WHAT TO WORK ON => Find each line in the records below that contains the word "many" and copy those lines. Uppercase and lowercase letters must match.

DATA SUPPLIED =>

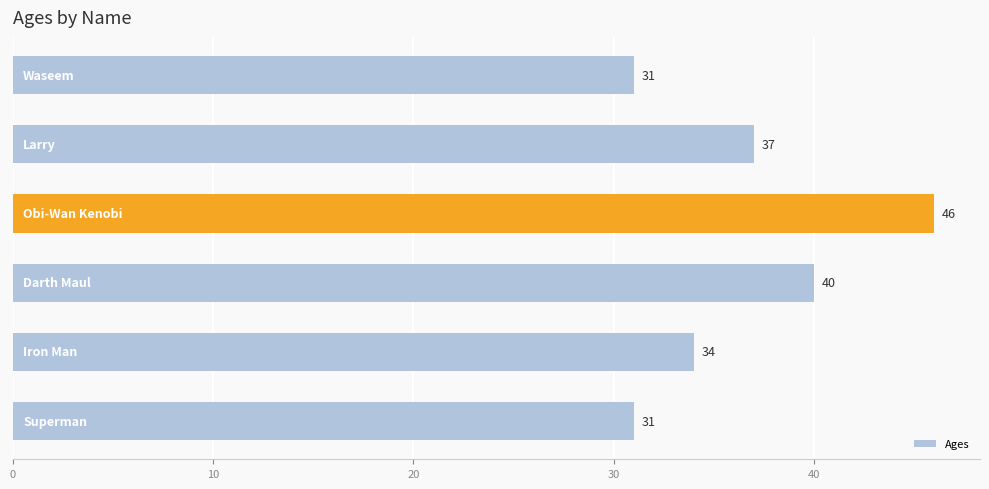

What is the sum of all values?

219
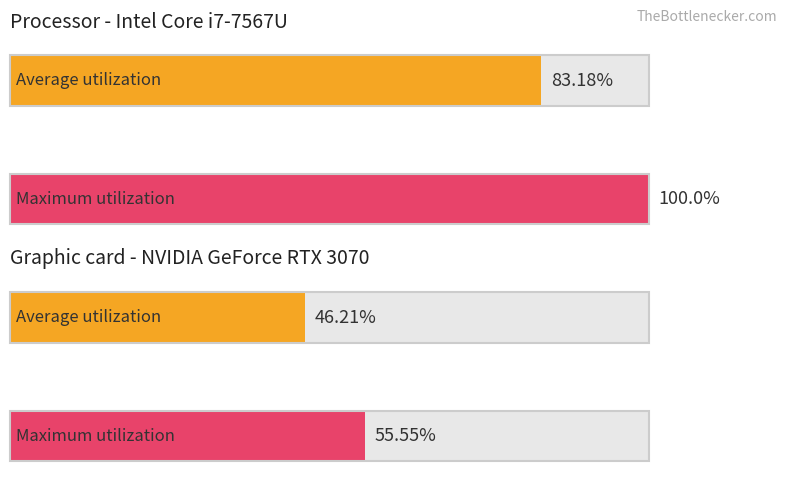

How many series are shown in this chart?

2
==
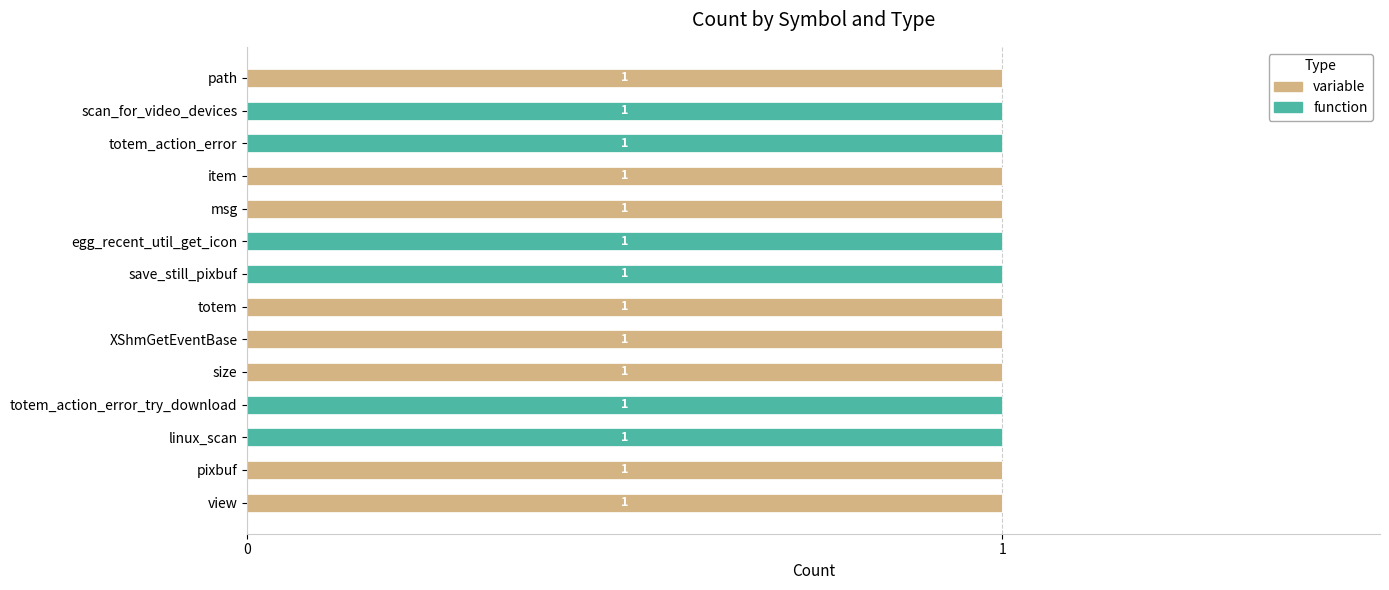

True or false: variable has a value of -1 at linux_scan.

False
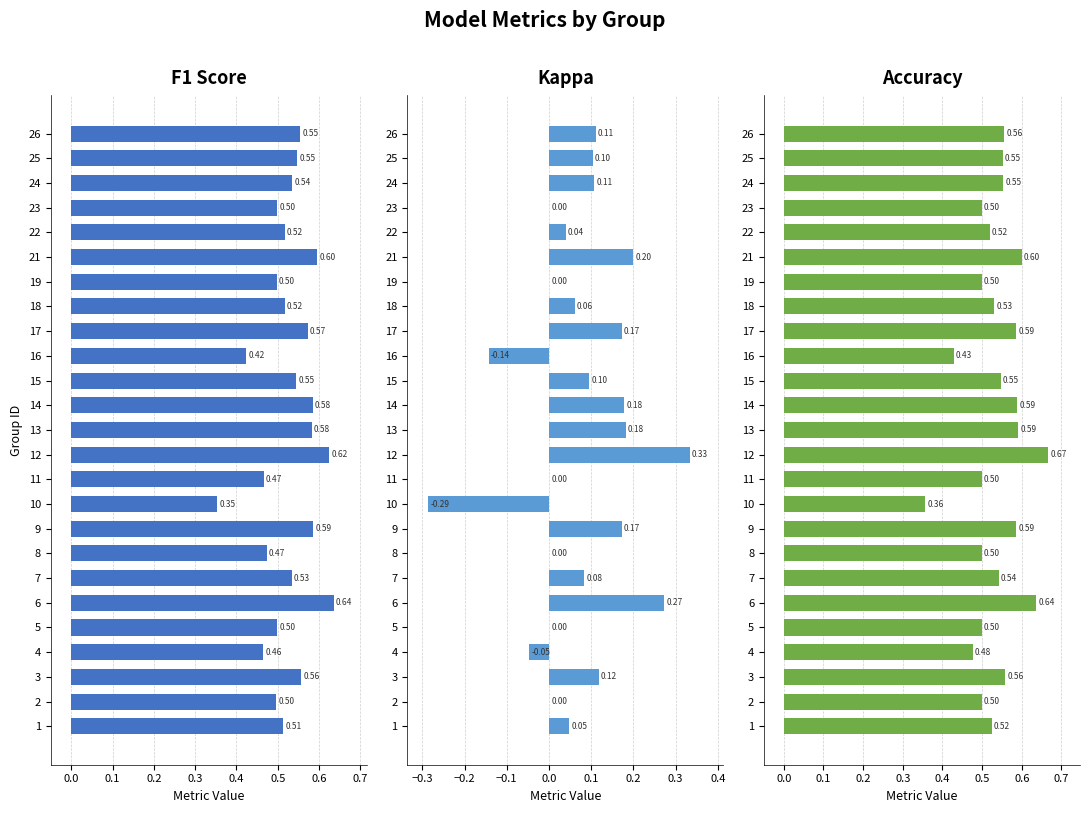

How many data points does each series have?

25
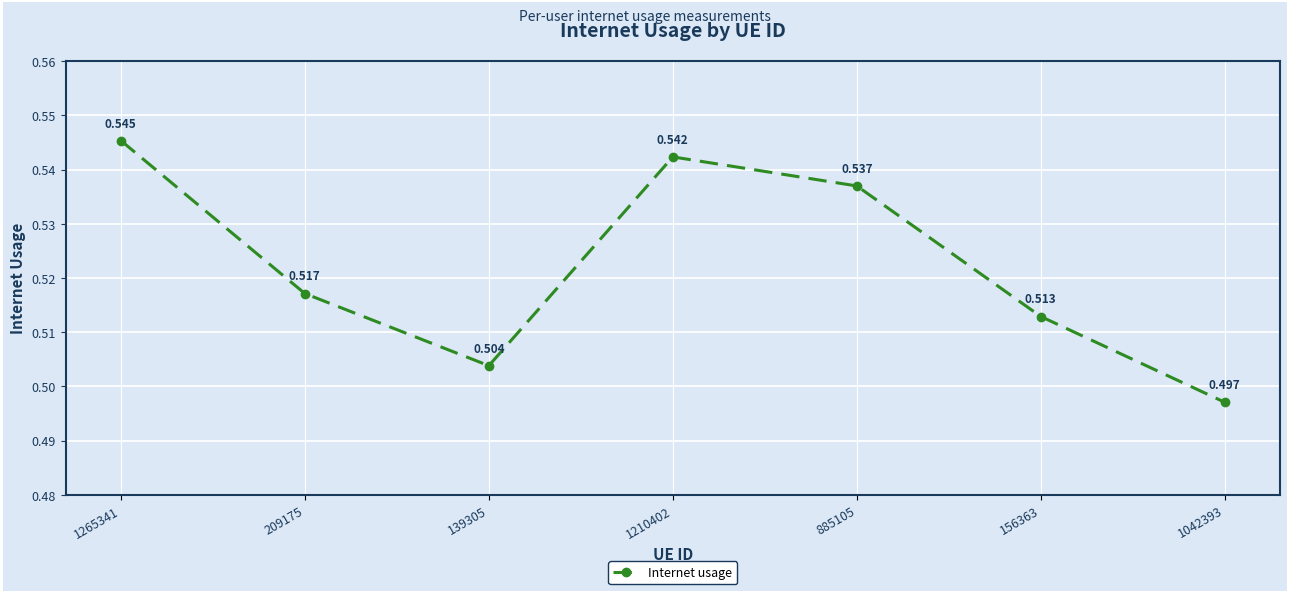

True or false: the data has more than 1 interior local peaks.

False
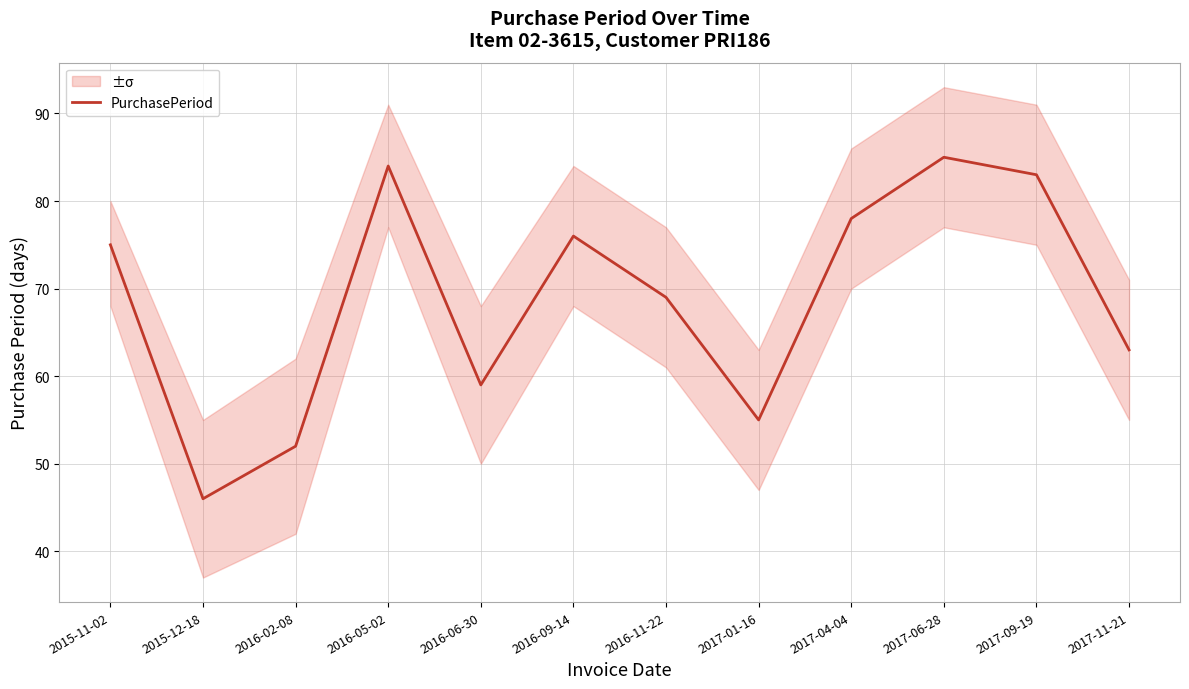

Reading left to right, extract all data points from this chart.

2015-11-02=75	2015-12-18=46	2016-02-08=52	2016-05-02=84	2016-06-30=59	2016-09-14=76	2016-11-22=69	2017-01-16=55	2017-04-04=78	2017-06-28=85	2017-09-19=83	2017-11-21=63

WRITTEN RESPONSE =>
How many series are shown in this chart?
How many data points does each series have?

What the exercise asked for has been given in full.